▶ _What needs to be done_
Copy the text read from every item below character for character, and leave the pictures out of your answer.

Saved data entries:

━━━━━━━━━━

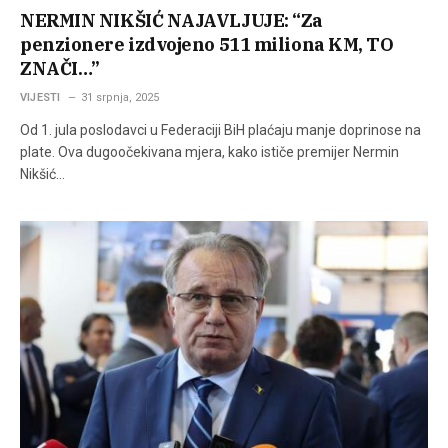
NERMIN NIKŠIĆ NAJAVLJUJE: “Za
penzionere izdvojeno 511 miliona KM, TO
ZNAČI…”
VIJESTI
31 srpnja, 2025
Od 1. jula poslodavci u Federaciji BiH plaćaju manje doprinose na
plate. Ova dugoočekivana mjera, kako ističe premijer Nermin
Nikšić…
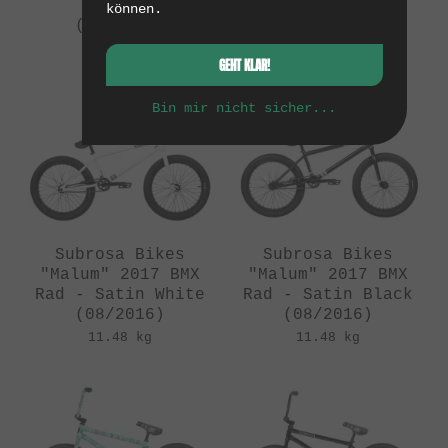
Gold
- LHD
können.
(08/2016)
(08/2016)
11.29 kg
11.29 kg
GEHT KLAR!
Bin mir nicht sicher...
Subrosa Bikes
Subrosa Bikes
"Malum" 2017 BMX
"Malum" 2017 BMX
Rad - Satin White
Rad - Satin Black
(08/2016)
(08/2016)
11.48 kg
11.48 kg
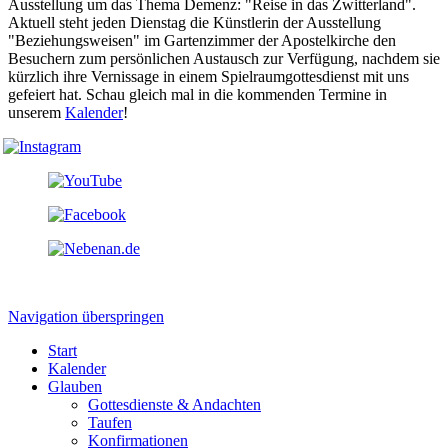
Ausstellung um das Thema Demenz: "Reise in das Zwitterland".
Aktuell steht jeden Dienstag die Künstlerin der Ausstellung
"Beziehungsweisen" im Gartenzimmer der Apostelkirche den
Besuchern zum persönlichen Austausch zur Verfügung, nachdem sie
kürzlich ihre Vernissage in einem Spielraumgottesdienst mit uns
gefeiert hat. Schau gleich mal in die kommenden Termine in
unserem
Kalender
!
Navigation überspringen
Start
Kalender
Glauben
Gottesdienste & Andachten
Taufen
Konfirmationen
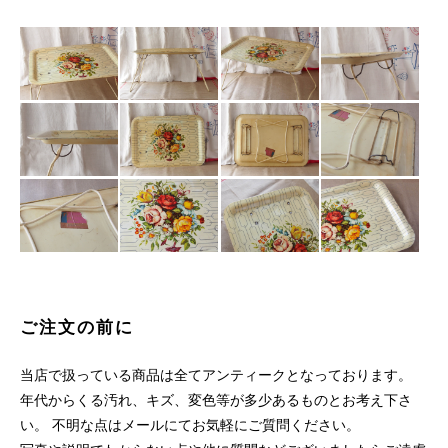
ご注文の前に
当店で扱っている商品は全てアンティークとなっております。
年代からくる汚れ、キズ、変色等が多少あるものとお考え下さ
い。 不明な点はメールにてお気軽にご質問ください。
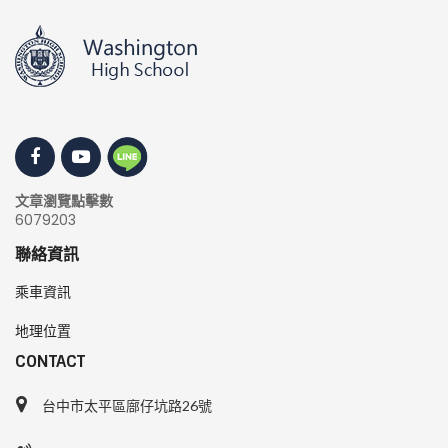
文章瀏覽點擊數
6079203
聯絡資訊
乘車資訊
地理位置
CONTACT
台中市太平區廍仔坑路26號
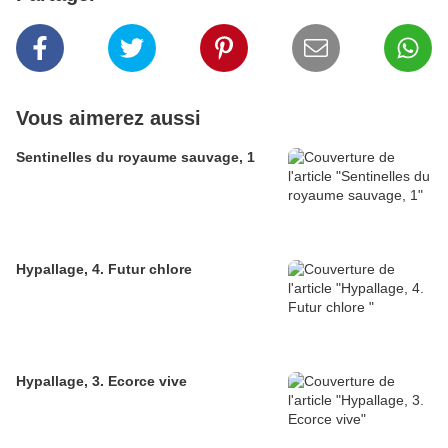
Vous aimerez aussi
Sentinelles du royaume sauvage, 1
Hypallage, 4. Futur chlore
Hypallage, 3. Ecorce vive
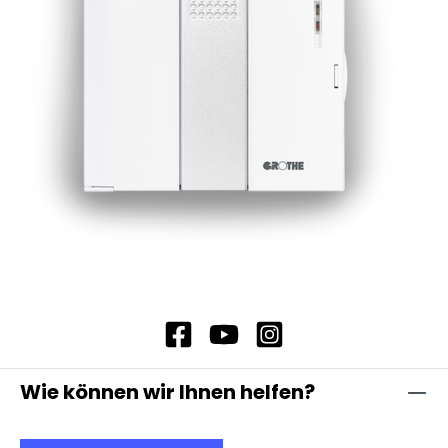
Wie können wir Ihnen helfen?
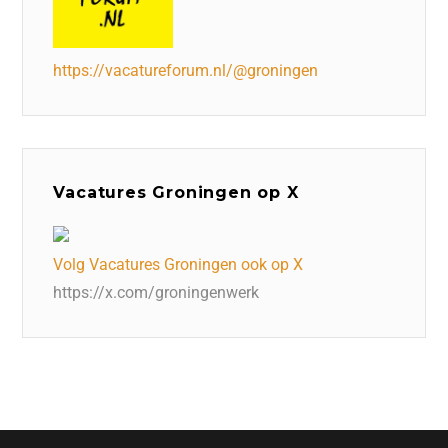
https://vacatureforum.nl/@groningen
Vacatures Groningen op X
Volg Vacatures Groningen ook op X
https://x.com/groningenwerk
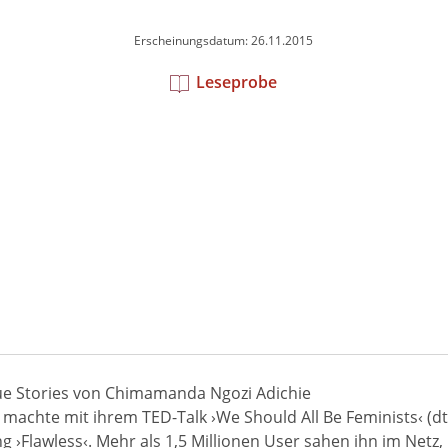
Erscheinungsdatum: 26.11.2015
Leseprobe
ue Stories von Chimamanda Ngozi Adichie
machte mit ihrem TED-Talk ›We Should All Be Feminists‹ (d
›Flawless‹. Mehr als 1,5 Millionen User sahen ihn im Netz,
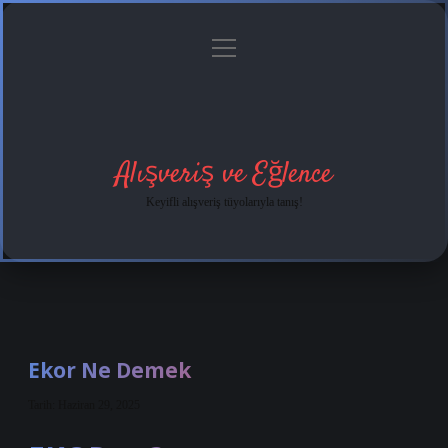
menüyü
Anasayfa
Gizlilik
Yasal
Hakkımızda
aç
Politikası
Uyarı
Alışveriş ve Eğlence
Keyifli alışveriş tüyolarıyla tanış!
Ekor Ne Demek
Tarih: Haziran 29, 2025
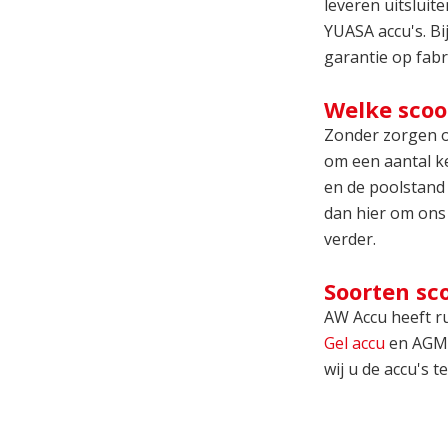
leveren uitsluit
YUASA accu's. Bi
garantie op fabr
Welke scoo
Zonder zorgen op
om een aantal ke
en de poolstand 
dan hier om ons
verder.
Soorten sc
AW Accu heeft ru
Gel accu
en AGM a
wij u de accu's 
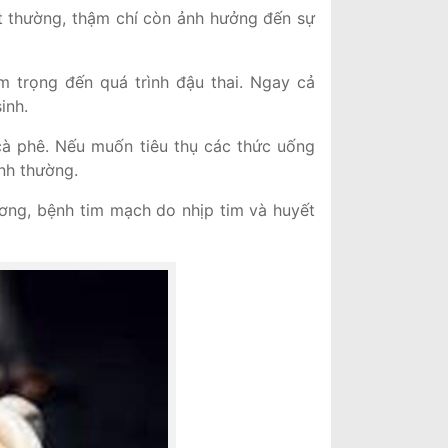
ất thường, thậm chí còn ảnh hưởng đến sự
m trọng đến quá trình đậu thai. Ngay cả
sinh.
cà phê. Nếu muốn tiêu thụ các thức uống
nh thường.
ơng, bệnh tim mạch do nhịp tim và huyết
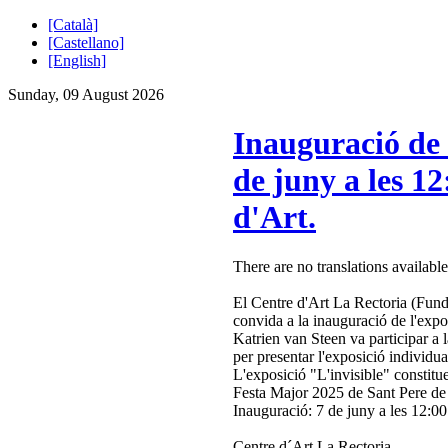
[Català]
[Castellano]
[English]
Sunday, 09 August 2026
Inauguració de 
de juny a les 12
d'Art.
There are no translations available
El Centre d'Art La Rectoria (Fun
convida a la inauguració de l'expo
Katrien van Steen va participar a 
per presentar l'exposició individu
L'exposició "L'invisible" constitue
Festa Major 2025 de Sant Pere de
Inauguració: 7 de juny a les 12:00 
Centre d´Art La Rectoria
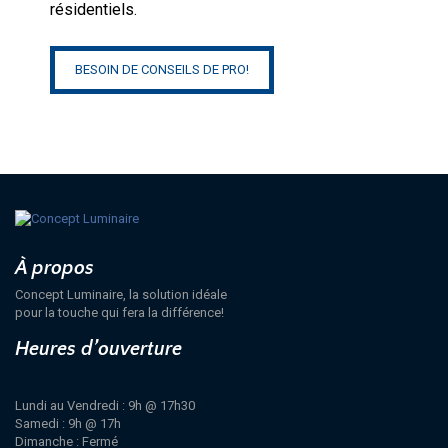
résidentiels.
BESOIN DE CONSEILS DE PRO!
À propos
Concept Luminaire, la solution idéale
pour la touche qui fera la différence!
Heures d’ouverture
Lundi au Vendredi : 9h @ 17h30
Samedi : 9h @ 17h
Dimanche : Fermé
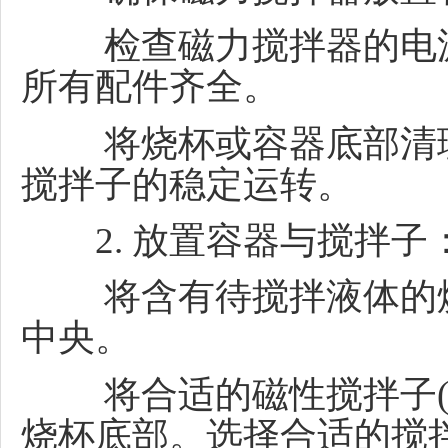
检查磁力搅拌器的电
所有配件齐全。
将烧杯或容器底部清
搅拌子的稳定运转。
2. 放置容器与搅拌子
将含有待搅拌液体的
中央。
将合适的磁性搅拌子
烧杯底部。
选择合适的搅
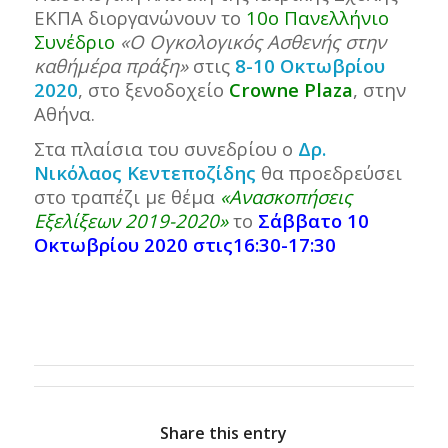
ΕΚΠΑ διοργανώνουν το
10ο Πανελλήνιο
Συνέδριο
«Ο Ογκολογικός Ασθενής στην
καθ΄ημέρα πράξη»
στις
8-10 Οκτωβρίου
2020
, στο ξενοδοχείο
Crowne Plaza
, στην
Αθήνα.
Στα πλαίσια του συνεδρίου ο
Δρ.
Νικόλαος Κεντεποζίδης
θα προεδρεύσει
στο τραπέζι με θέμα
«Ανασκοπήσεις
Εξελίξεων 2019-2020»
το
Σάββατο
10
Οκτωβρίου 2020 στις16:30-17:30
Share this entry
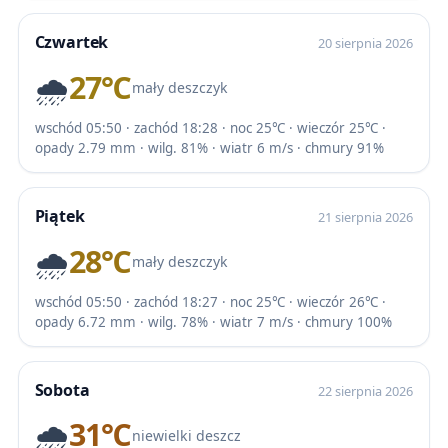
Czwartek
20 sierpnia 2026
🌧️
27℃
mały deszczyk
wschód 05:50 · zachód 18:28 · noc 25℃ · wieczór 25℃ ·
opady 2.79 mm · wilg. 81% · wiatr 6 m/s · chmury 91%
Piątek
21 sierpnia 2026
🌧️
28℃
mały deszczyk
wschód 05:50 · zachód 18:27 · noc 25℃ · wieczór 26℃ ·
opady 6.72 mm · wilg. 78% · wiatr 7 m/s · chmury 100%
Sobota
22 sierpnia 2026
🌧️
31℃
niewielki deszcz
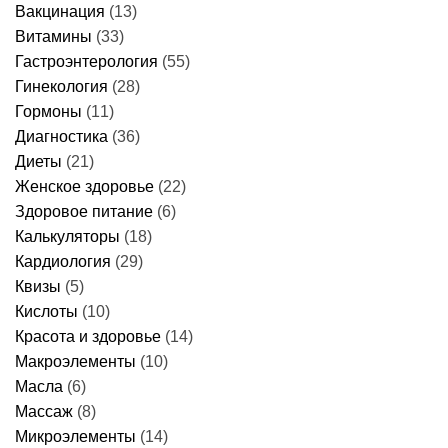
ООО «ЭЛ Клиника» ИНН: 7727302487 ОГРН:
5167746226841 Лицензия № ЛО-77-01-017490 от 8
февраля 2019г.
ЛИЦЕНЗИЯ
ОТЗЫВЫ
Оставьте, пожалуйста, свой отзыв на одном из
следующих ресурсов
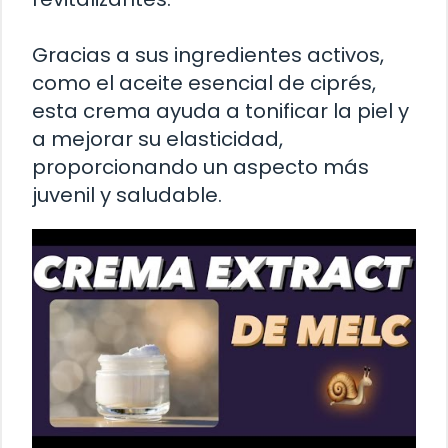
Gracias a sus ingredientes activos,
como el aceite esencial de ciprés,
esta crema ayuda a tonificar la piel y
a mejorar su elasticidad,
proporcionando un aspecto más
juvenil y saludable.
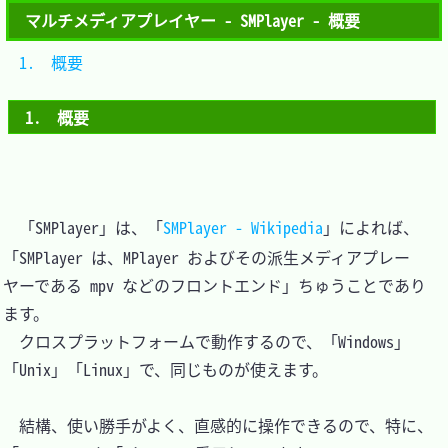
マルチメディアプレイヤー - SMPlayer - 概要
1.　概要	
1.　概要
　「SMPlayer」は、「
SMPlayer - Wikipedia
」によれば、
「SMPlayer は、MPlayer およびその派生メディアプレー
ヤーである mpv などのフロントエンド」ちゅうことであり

━━━━━━━━━━

▶ _Exercise result_
NERMIN NIKŠIĆ NAJAVLJUJE: “Za
penzionere izdvojeno 511 miliona KM, TO
ZNAČI…”
VIJESTI
31 srpnja, 2025
Od 1. jula poslodavci u Federaciji BiH plaćaju manje doprinose na
plate. Ova dugoočekivana mjera, kako ističe premijer Nermin
Nikšić…
Gold
- LHD
können.
(08/2016)
(08/2016)
11.29 kg
11.29 kg
GEHT KLAR!
Bin mir nicht sicher...
Subrosa Bikes
Subrosa Bikes
"Malum" 2017 BMX
"Malum" 2017 BMX
Rad - Satin White
Rad - Satin Black
(08/2016)
(08/2016)
11.48 kg
11.48 kg
Ausstellung um das Thema Demenz: "Reise in das Zwitterland".
Aktuell steht jeden Dienstag die Künstlerin der Ausstellung
"Beziehungsweisen" im Gartenzimmer der Apostelkirche den
Besuchern zum persönlichen Austausch zur Verfügung, nachdem sie
kürzlich ihre Vernissage in einem Spielraumgottesdienst mit uns
gefeiert hat. Schau gleich mal in die kommenden Termine in
unserem
Kalender
!
Navigation überspringen
Start
Kalender
Glauben
Gottesdienste & Andachten
Taufen
Konfirmationen
ご注文の前に
当店で扱っている商品は全てアンティークとなっております。
年代からくる汚れ、キズ、変色等が多少あるものとお考え下さ
い。 不明な点はメールにてお気軽にご質問ください。
文章瀏覽點擊數
6079203
聯絡資訊
乘車資訊
地理位置
CONTACT
台中市太平區廍仔坑路26號
Vous aimerez aussi
Sentinelles du royaume sauvage, 1
Hypallage, 4. Futur chlore
Hypallage, 3. Ecorce vive
Wie können wir Ihnen helfen?
https://vacatureforum.nl/@groningen
Vacatures Groningen op X
Volg Vacatures Groningen ook op X
https://x.com/groningenwerk
Erscheinungsdatum: 26.11.2015
Leseprobe
ue Stories von Chimamanda Ngozi Adichie
machte mit ihrem TED-Talk ›We Should All Be Feminists‹ (d
›Flawless‹. Mehr als 1,5 Millionen User sahen ihn im Netz,
menüyü
Anasayfa
Gizlilik
Yasal
Hakkımızda
aç
Politikası
Uyarı
Alışveriş ve Eğlence
Keyifli alışveriş tüyolarıyla tanış!
Ekor Ne Demek
Tarih: Haziran 29, 2025
leveren uitsluit
YUASA accu's. Bi
garantie op fabr
Welke scoo
Zonder zorgen op
om een aantal ke
en de poolstand 
dan hier om ons
verder.
Soorten sc
AW Accu heeft ru
Gel accu
en AGM a
wij u de accu's 
ất thường, thậm chí còn ảnh hưởng đến sự
m trọng đến quá trình đậu thai. Ngay cả
sinh.
cà phê. Nếu muốn tiêu thụ các thức uống
nh thường.
ơng, bệnh tim mạch do nhịp tim và huyết
[Català]
[Castellano]
[English]
Sunday, 09 August 2026
Inauguració de 
de juny a les 12
d'Art.
There are no translations available
El Centre d'Art La Rectoria (Fun
convida a la inauguració de l'expo
Katrien van Steen va participar a 
per presentar l'exposició individu
L'exposició "L'invisible" constitue
Festa Major 2025 de Sant Pere de
Inauguració: 7 de juny a les 12:00 
Centre d´Art La Rectoria
résidentiels.
BESOIN DE CONSEILS DE PRO!
À propos
Concept Luminaire, la solution idéale
pour la touche qui fera la différence!
Heures d’ouverture
Lundi au Vendredi : 9h @ 17h30
Samedi : 9h @ 17h
Dimanche : Fermé
检查磁力搅拌器的电
所有配件齐全。
将烧杯或容器底部清
搅拌子的稳定运转。
2. 放置容器与搅拌子
将含有待搅拌液体的
中央。
将合适的磁性搅拌子
烧杯底部。
选择合适的搅
ΕΚΠΑ διοργανώνουν το
10ο Πανελλήνιο
Συνέδριο
«Ο Ογκολογικός Ασθενής στην
καθ΄ημέρα πράξη»
στις
8-10 Οκτωβρίου
2020
, στο ξενοδοχείο
Crowne Plaza
, στην
Αθήνα.
Στα πλαίσια του συνεδρίου ο
Δρ.
Νικόλαος Κεντεποζίδης
θα προεδρεύσει
στο τραπέζι με θέμα
«Ανασκοπήσεις
Εξελίξεων 2019-2020»
το
Σάββατο
10
Οκτωβρίου 2020 στις16:30-17:30
Share this entry
Czwartek
20 sierpnia 2026
🌧️
27℃
mały deszczyk
wschód 05:50 · zachód 18:28 · noc 25℃ · wieczór 25℃ ·
opady 2.79 mm · wilg. 81% · wiatr 6 m/s · chmury 91%
Piątek
21 sierpnia 2026
🌧️
28℃
mały deszczyk
wschód 05:50 · zachód 18:27 · noc 25℃ · wieczór 26℃ ·
opady 6.72 mm · wilg. 78% · wiatr 7 m/s · chmury 100%
Sobota
22 sierpnia 2026
🌧️
31℃
niewielki deszcz
ООО «ЭЛ Клиника» ИНН: 7727302487 ОГРН:
5167746226841 Лицензия № ЛО-77-01-017490 от 8
февраля 2019г.
ЛИЦЕНЗИЯ
ОТЗЫВЫ
Оставьте, пожалуйста, свой отзыв на одном из
следующих ресурсов
Gracias a sus ingredientes activos,
como el aceite esencial de ciprés,
esta crema ayuda a tonificar la piel y
a mejorar su elasticidad,
proporcionando un aspecto más
juvenil y saludable.
マルチメディアプレイヤー - SMPlayer - 概要
1.　概要	
1.　概要
　「SMPlayer」は、「
SMPlayer - Wikipedia
」によれば、
「SMPlayer は、MPlayer およびその派生メディアプレー
ヤーである mpv などのフロントエンド」ちゅうことであり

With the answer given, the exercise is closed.